Collected data:
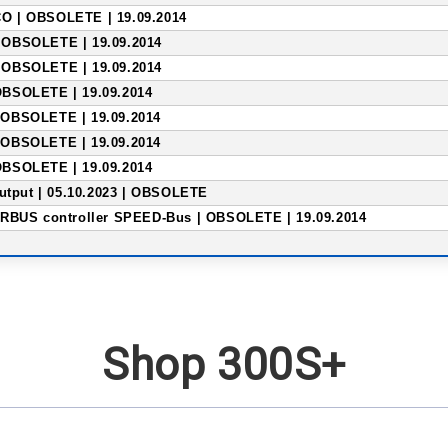
 | OBSOLETE | 19.09.2014
OBSOLETE | 19.09.2014
OBSOLETE | 19.09.2014
BSOLETE | 19.09.2014
OBSOLETE | 19.09.2014
OBSOLETE | 19.09.2014
BSOLETE | 19.09.2014
output | 05.10.2023 | OBSOLETE
RBUS controller SPEED-Bus | OBSOLETE | 19.09.2014
Shop 300S+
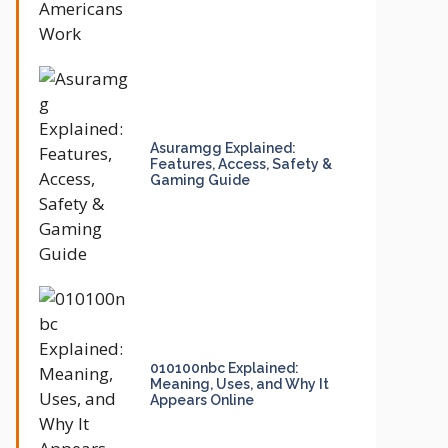
Asuramgg Explained:
Features, Access, Safety &
Gaming Guide
010100nbc Explained:
Meaning, Uses, and Why It
Appears Online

- [EXERCISE INSTRUCTIONS] Give the data again exactly as it stands, apart from the pictures.

- [EXERCISE RESPONSE]
 | OBSOLETE | 19.09.2014
OBSOLETE | 19.09.2014
OBSOLETE | 19.09.2014
BSOLETE | 19.09.2014
OBSOLETE | 19.09.2014
OBSOLETE | 19.09.2014
BSOLETE | 19.09.2014
output | 05.10.2023 | OBSOLETE
RBUS controller SPEED-Bus | OBSOLETE | 19.09.2014
Shop 300S+
Asuramgg Explained:
Features, Access, Safety &
Gaming Guide
010100nbc Explained:
Meaning, Uses, and Why It
Appears Online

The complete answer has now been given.